"Há mais envolvidos soltos", afirma família sobre agressão de ex-piloto Pedro Turra
Pai e irmã falam pela primeira vez depois da morte do adolescente e cobram avanço nas investigações no DF
SBT Notícias
O pai e a irmã de Rodrigo Castanheira, de 16 anos, falaram pela primeira vez após a morte do adolescente, pela qual o ex-piloto Pedro Turra é réu.
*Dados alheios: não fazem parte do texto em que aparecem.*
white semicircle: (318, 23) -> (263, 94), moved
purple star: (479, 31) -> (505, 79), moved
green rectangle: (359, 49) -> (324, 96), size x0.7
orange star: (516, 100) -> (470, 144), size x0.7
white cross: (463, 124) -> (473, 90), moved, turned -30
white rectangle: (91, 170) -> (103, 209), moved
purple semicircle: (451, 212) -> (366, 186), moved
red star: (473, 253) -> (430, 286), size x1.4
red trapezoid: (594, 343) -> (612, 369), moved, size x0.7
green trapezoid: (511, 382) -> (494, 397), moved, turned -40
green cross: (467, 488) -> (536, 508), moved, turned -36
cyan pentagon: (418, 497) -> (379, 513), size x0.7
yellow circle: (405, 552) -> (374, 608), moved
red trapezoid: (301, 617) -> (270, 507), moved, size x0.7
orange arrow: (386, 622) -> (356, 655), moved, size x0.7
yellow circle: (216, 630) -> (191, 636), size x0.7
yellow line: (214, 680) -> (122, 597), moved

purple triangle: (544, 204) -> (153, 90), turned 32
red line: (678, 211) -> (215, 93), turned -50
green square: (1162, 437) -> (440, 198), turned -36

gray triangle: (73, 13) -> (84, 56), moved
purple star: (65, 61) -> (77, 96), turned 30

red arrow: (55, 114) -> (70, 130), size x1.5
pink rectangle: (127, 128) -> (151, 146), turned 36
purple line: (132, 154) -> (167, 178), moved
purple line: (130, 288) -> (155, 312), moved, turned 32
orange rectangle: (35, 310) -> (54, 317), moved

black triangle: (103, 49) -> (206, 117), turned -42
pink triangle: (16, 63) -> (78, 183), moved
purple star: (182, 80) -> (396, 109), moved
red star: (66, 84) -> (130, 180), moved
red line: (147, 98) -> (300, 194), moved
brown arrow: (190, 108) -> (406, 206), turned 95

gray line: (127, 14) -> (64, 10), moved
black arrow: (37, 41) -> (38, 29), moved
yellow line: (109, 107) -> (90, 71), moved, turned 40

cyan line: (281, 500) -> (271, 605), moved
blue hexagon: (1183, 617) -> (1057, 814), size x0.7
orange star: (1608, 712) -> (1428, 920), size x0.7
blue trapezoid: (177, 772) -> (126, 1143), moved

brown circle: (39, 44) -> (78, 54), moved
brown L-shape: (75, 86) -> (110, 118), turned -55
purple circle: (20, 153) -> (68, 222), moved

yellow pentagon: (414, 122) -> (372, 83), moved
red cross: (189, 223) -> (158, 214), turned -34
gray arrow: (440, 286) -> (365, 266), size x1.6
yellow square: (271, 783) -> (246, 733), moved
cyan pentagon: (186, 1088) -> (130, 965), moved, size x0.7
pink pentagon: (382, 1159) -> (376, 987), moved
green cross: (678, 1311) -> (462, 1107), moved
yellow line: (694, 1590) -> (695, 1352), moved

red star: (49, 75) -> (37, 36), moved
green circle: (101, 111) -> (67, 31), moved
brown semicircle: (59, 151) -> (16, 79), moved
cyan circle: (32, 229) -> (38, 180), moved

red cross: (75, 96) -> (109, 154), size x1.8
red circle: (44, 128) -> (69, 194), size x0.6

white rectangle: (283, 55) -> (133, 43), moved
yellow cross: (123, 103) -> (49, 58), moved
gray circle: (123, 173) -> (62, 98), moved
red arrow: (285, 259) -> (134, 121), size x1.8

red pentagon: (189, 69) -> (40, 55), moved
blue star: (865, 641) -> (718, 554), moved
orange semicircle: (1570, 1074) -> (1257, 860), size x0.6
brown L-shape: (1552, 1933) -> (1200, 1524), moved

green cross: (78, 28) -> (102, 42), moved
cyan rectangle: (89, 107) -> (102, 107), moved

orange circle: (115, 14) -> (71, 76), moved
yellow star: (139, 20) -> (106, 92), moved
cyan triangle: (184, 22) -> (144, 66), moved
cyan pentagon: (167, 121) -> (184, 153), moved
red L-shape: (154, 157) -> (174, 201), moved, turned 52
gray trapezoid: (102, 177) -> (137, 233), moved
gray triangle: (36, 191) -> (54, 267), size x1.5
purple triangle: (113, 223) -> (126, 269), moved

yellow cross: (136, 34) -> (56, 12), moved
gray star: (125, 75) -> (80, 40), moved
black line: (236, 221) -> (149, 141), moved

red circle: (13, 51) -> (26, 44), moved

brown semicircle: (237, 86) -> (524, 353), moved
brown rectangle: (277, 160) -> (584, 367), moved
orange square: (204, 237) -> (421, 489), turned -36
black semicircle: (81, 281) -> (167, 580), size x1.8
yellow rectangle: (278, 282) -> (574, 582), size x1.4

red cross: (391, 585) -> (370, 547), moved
A família afirma que há mais pessoas envolvidas na agressão que ainda estão em liberdade. O crime ocorreu em janeiro, no Distrito Federal.
Ricardo Castanheira, pai de Rodrigo, disse que a família vive uma dor contínua desde o dia do ataque. "Eu considero que já tem mais de um mês que eu não vejo meu filho. O que estava ali no hospital não era meu filho. Ele era uma pessoa feliz", afirmou.
A irmã, Isabella Castanheira, também relatou o impacto da morte do jovem na rotina da família. "Era para eu me mudar hoje de Brasília para fazer estágio fora. Mas, se a medicina não pode salvar meu irmão, por que eu vou me formar?", disse.
A família cobra avanço nas investigações e a responsabilização de todos os envolvidos. Segundo os parentes, a repercussão do caso tem ajudado a manter a pressão por justiça.
Após a repercussão, vieram à tona outros relatos envolvendo Pedro Turra. Entre eles, a agressão a um homem de 50 anos após um acidente de trânsito. Uma jovem de 18 anos também denunciou o ex-piloto por forçá-la a ingerir bebida alcoólica quando ainda era menor de idade.
Relembre o caso
A agressão ocorreu na madrugada de 23 de janeiro, em frente a um condomínio em Vicente Pires, Distrito Federal. Rodrigo foi atingido, bateu a cabeça na porta de um carro e sofreu traumatismo craniano. Ele morreu após 16 dias internado na UTI do Hospital Brasília, em Águas Claras, onde permaneceu em coma desde o dia do ataque.
Pedro Turra responde por homicídio doloso. Ele chegou a ser preso em flagrante, foi liberado após pagar fiança de R$ 24,3 mil e voltou a ser preso no dia 30 de janeiro. A prisão preventiva foi mantida pelo Superior Tribunal de Justiça (STJ).
Segundo a Polícia Civil do Distrito Federal (PCDF), a agressão pode ter sido premeditada e contado com a participação de outras pessoas. Inicialmente, o caso foi tratado como um desentendimento banal.
Depois, a investigação passou a apurar se o ataque teria relação com a aproximação de Rodrigo, pelas redes sociais, de uma ex-namorada de um amigo de Turra. Esse jovem teria pedido ao ex-piloto que fosse ao local para "dar um susto" no adolescente.